Background: Neuroplastin cell recognition molecules have been implicated in synaptic plasticity. Polymorphisms in the regulatory region of the human neuroplastin gene (NPTN) are correlated with cortical thickness and intellectual abilities in adolescents and in individuals with schizophrenia.
Methods: We characterized behavioral and functional changes in inducible conditional neuroplastin-deficient mice.
Results: We demonstrate that neuroplastins are required for associative learning in conditioning paradigms, e.g., two-way active avoidance and fear conditioning. Retrograde amnesia of learned associative memories is elicited by inducible neuron-specific ablation of Nptn gene expression in adult mice, which shows that neuroplastins are indispensable for the availability of previously acquired associative memories. Using single-photon emission computed tomography imaging in awake mice, we identified brain structures activated during memory recall. Constitutive neuroplastin deficiency or Nptn gene ablation in adult mice causes substantial electrophysiologic deficits such as reduced long-term potentiation. In addition, neuroplastin-deficient mice reveal profound physiologic and behavioral deficits, some of which are related to depression and schizophrenia, which illustrate neuroplastin's essential functions.

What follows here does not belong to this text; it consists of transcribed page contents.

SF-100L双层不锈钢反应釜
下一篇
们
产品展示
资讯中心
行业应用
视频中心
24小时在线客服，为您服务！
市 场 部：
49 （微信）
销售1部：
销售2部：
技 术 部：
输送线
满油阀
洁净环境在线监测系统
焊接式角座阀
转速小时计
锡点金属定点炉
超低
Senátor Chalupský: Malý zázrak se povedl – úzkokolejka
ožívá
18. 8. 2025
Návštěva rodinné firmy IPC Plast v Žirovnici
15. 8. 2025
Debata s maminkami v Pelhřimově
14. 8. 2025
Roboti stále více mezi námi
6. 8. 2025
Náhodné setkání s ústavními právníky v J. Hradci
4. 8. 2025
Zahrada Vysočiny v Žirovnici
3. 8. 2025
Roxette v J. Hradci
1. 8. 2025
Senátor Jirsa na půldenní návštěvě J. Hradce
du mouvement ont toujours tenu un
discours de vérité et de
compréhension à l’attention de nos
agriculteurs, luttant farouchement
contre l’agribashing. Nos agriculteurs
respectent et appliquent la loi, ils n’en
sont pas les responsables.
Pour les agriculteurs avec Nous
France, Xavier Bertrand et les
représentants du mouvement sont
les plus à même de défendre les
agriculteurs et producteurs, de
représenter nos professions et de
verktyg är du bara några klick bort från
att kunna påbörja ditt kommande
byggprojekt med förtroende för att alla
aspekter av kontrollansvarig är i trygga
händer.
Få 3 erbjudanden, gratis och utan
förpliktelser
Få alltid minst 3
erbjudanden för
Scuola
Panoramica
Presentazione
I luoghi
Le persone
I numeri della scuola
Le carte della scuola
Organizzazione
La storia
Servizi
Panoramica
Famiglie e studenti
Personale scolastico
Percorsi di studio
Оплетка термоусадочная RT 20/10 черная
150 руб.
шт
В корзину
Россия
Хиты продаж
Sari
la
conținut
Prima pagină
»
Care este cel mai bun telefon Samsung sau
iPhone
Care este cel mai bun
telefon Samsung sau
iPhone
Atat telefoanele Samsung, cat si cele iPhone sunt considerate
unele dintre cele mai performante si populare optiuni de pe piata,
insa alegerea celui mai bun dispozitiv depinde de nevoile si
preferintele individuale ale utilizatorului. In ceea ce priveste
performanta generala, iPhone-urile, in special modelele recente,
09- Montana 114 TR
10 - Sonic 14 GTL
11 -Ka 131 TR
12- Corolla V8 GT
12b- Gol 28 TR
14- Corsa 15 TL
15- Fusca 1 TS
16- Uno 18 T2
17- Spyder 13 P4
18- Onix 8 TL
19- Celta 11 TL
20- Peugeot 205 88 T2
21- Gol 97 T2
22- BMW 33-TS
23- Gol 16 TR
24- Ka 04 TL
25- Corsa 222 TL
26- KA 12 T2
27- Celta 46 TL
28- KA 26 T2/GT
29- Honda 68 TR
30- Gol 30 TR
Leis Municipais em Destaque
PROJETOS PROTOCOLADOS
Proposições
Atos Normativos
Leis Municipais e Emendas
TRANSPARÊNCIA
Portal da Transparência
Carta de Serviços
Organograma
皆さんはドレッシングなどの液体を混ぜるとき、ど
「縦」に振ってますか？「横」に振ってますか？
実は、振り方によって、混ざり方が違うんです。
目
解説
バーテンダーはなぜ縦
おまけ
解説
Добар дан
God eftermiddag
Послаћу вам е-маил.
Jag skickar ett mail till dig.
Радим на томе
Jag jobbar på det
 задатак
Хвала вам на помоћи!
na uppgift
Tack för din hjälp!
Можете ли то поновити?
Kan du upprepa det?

Conclusions: Neuroplastins are essential for learning and memory. Retrograde amnesia after an associative learning task can be induced by ablation of the neuroplastin gene. The inducible neuroplastin-deficient mouse model provides a new and unique means to analyze the molecular and cellular mechanisms underlying retrograde amnesia and memory.
Keywords: Associative memory; Knockout mouse model; Learning impairment; Neuroplastin; Retrograde amnesia; Synaptic plasticity.